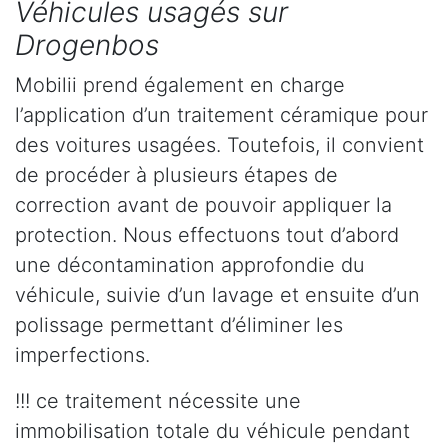
Véhicules usagés sur
Drogenbos
Mobilii prend également en charge
l’application d’un traitement céramique pour
des voitures usagées. Toutefois, il convient
de procéder à plusieurs étapes de
correction avant de pouvoir appliquer la
protection. Nous effectuons tout d’abord
une décontamination approfondie du
véhicule, suivie d’un lavage et ensuite d’un
polissage permettant d’éliminer les
imperfections.
!!! ce traitement nécessite une
immobilisation totale du véhicule pendant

__TASK ITEM__
All the lines above are to be given again exactly as they read, with the pictures removed.

__EXPECTED ANSWER__
Véhicules usagés sur
Drogenbos
Mobilii prend également en charge
l’application d’un traitement céramique pour
des voitures usagées. Toutefois, il convient
de procéder à plusieurs étapes de
correction avant de pouvoir appliquer la
protection. Nous effectuons tout d’abord
une décontamination approfondie du
véhicule, suivie d’un lavage et ensuite d’un
polissage permettant d’éliminer les
imperfections.
!!! ce traitement nécessite une
immobilisation totale du véhicule pendant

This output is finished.